1️⃣ Search Marketing
Google Launches Gemini 3 and Integrates It Into Search
Google unveiled Gemini 3, its most advanced AI model yet, and deployed it into AI Mode in Search on launch day—a first for the company. The model brings state-of-the-art reasoning, enhanced multimodal understanding, and generative UI capabilities that create dynamic, interactive experiences directly within search results.
💡 Why it matters: This isn’t just another model update—it’s Google fundamentally reimagining search as a conversational, generative experience. Traditional SERP optimization is becoming less relevant as AI Mode creates custom interfaces for each query. If you’re still optimizing purely for position 1-3, you’re already behind.
🚀 Takeaway: Start monitoring how your brand appears in AI Mode responses (if you have access). Test queries related to your products/services and see what information Gemini pulls. Focus on structured data, authoritative content, and ensuring your brand narrative is consistent across all touchpoints—because that’s what AI will synthesize.
Source: Google – The Keyword
ChatGPT and Perplexity Launch AI Shopping Assistants for Black Friday
OpenAI introduced “Shopping Research” in ChatGPT, transforming it into a personalized product researcher with conversational queries and upcoming Instant Checkout integration. Simultaneously, Perplexity launched free AI-powered shopping in the U.S. with PayPal-integrated checkout and partnerships with merchants like Fabletics and Newegg.
I personally tested ChatGPT’s AI shopping assistant during my Black Friday shopping and it is quite impressive. Even though it was not able to find the cheapest prices (at least in my case in Spain, I still needed to use Google Shopping and some price comparison websites), it works very well for finding the models according to your criteria (and even helps you discover your criteria).
P.S. Yeah, in the end I bought some sports shoes or winter jackets…

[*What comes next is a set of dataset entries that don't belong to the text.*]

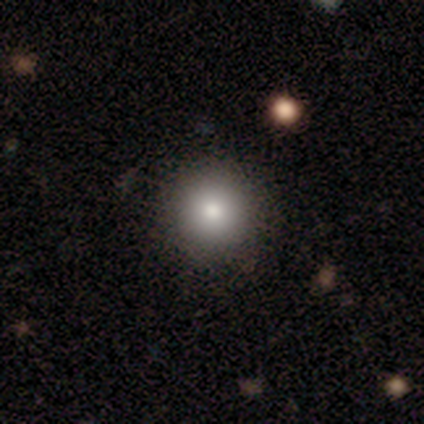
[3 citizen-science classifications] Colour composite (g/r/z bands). It shows a smooth galaxy with no disk features (100%) that is round (100%). Merging: none (100%).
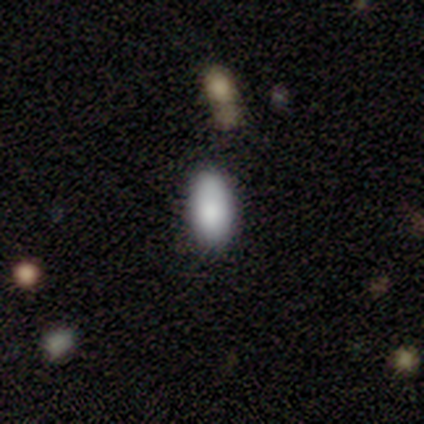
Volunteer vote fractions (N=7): Q: Smooth or featured?
A: smooth (86%); runner-up: featured or disk (14%)
Q: How rounded?
A: in between (100%)
Q: Merging?
A: none (86%); runner-up: merger (14%)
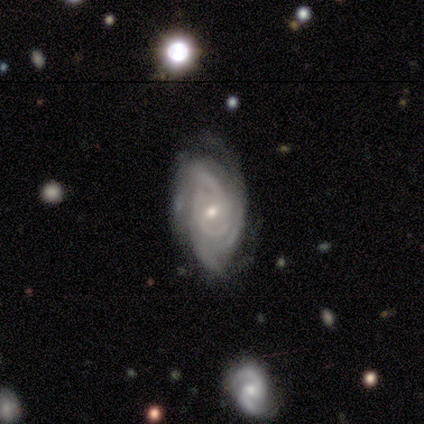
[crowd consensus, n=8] This appears to be a featured or disk galaxy (100%) with a weak bar (50%), 2 (62%) tight (62%) spiral arms (100%) and a small central bulge (62%). Merging: none (62%).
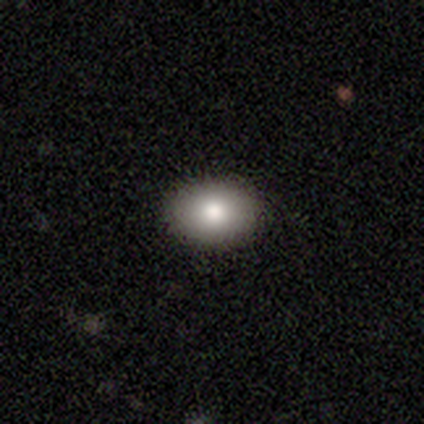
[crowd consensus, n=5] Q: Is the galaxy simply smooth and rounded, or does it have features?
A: smooth — 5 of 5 (100%).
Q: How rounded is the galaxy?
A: in between — 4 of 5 (80%).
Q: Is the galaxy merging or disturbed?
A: none — 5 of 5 (100%).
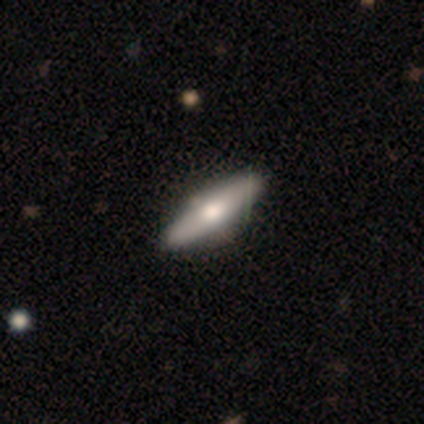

💡 Why it matters: This is the existential threat to Google Shopping I’ve been talking about. Why click through 10 product pages when ChatGPT can research, compare, and recommend in one conversation? For e-commerce brands, the game is shifting from “rank high in search” to “be recommended by AI.” That’s a completely different optimization problem.
🚀 Takeaway: If you’re in e-commerce, get your product data clean and comprehensive NOW. AI shopping assistants pull from multiple sources—your own site, reviews, specs, comparisons. The brands that win will have the most complete, accurate, and compelling product information across the web. Also, explore becoming a direct merchant partner with these platforms if your scale supports it.
Source: OpenAI
Google Performance Max Adds Waze Integration and Channel Reporting Transparency
Google announced two major Performance Max updates: integration with Waze for U.S. store goals campaigns (reaching 150M+ active drivers) and expanded channel performance reporting across all PMax campaigns. Advertisers now get visibility into where ads run across YouTube, Display, Search, Discover, Gmail, and Maps.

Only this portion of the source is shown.